3D Printing Allows for Unprecedented Accuracy in Facial Reconstructive Surgery


3D printing technology has helped to reconstruct the facial injuries that a 29-year-old motorcycle accident victim sustained.

Stephen Power, from Cardiff, Wales, is possibly the first trauma patient to have 3D printing used at every stage during surgery, in which a reconstructive procedure was used to restore facial features.

In a motorcycle accident in 2012, Power suffered severe injuries that included breaking both of his arms, his right leg, as well as severe eye socket, cheek, and upper jaw injuries.

The accident left him in the hospital for four months.

“I can’t remember the accident – I remember five minutes before and then waking up in the hospital a few months later,” Power said.

Thanks to 3D printing technology, though, Power was able to undergo an eight-hour operation that allowed doctors to rebuild his face.

The surgical team used scanned 3D images of his face to design guides to cut and position bones, as well as titanium implants. 3D printing allowed for unprecedented accuracy in the surgery.

“It was a three dimensional exercise,” said consultant maxillofacial surgeon Adrian Sugar. “We had virtual and physical model planning for each stage of the operation.
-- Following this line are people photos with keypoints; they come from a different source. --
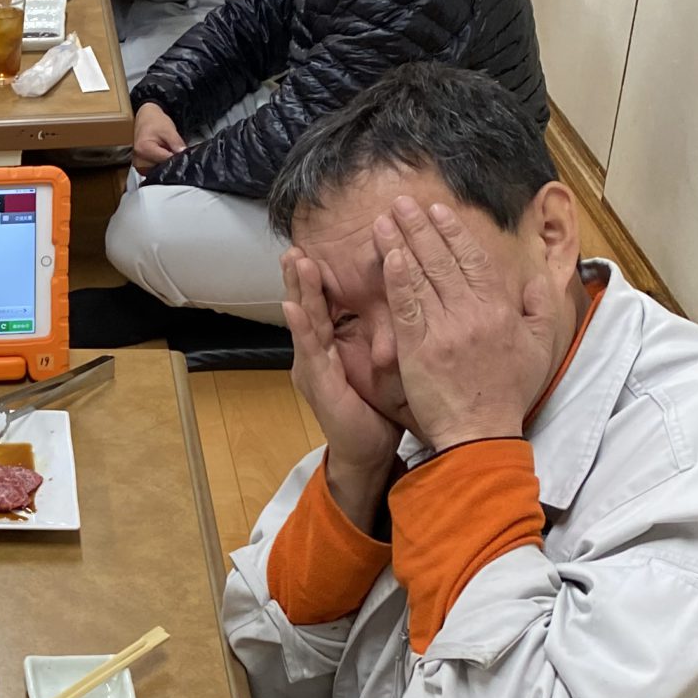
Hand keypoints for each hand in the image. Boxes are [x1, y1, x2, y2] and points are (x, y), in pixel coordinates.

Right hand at [132, 102, 186, 173]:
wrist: (146, 120)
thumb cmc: (155, 122)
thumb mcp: (168, 130)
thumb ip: (176, 143)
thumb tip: (184, 154)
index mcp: (143, 150)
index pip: (165, 160)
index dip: (176, 157)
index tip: (180, 151)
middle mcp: (139, 161)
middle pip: (162, 168)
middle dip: (171, 161)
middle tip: (172, 148)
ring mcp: (140, 166)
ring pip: (160, 171)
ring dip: (166, 163)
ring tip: (166, 150)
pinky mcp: (142, 169)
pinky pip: (156, 171)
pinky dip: (162, 164)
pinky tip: (163, 155)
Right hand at [281, 249, 400, 528]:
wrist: (367, 452)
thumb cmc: (376, 411)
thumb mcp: (381, 364)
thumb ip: (382, 337)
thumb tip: (404, 306)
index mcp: (334, 346)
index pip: (327, 302)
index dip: (321, 276)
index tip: (317, 247)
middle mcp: (318, 353)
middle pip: (310, 304)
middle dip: (301, 275)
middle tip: (295, 245)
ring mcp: (314, 367)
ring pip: (305, 320)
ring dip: (297, 290)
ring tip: (293, 261)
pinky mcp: (318, 383)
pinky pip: (311, 350)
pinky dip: (302, 327)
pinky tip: (293, 307)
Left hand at [376, 196, 561, 449]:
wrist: (482, 432)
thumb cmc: (509, 392)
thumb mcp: (541, 346)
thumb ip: (541, 307)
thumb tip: (538, 277)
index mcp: (500, 309)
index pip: (473, 259)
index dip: (454, 232)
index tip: (438, 211)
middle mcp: (472, 313)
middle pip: (442, 260)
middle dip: (421, 227)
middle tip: (403, 203)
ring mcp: (444, 330)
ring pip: (421, 277)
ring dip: (402, 244)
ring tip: (385, 220)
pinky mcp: (418, 349)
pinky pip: (406, 307)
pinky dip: (397, 280)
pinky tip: (386, 257)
It made sense to plan it in three dimensions and that is why 3D printing came in – and successive 3D printing, as at every different stage we had a model.”
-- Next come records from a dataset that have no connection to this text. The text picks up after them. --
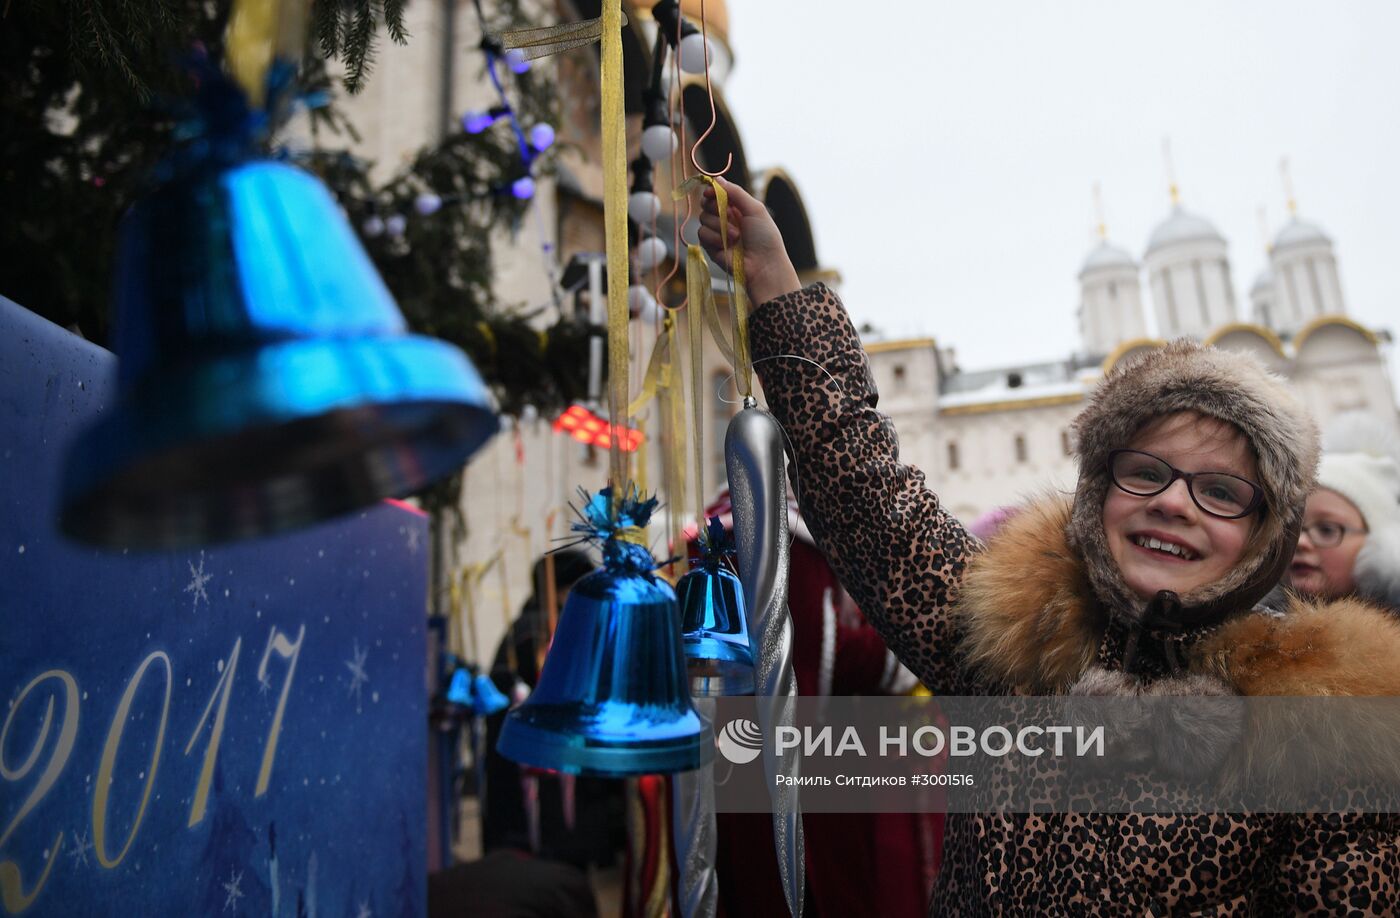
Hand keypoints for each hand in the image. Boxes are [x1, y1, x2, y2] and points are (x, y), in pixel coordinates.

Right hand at [698, 176, 801, 304]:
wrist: (763, 265)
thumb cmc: (764, 237)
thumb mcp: (754, 209)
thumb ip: (735, 192)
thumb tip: (717, 179)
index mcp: (737, 207)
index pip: (716, 192)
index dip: (711, 190)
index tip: (710, 192)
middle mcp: (725, 218)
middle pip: (706, 202)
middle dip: (714, 206)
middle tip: (727, 214)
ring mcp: (717, 232)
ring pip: (702, 217)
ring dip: (719, 225)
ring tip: (736, 237)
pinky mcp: (710, 246)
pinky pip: (701, 233)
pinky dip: (713, 238)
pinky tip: (726, 245)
“Without this technology, you have to guess where everything goes. With 3D printing, we are far more precise.”

Power’s new face is a testament to the amazing things that 3D printing technology is capable of when combined with modern medical technology.

“I won’t have to hide my face away and my confidence will be back,” said Power. “I’ll be able to do everyday things – go and see people, walk in the streets, just go to any public areas.”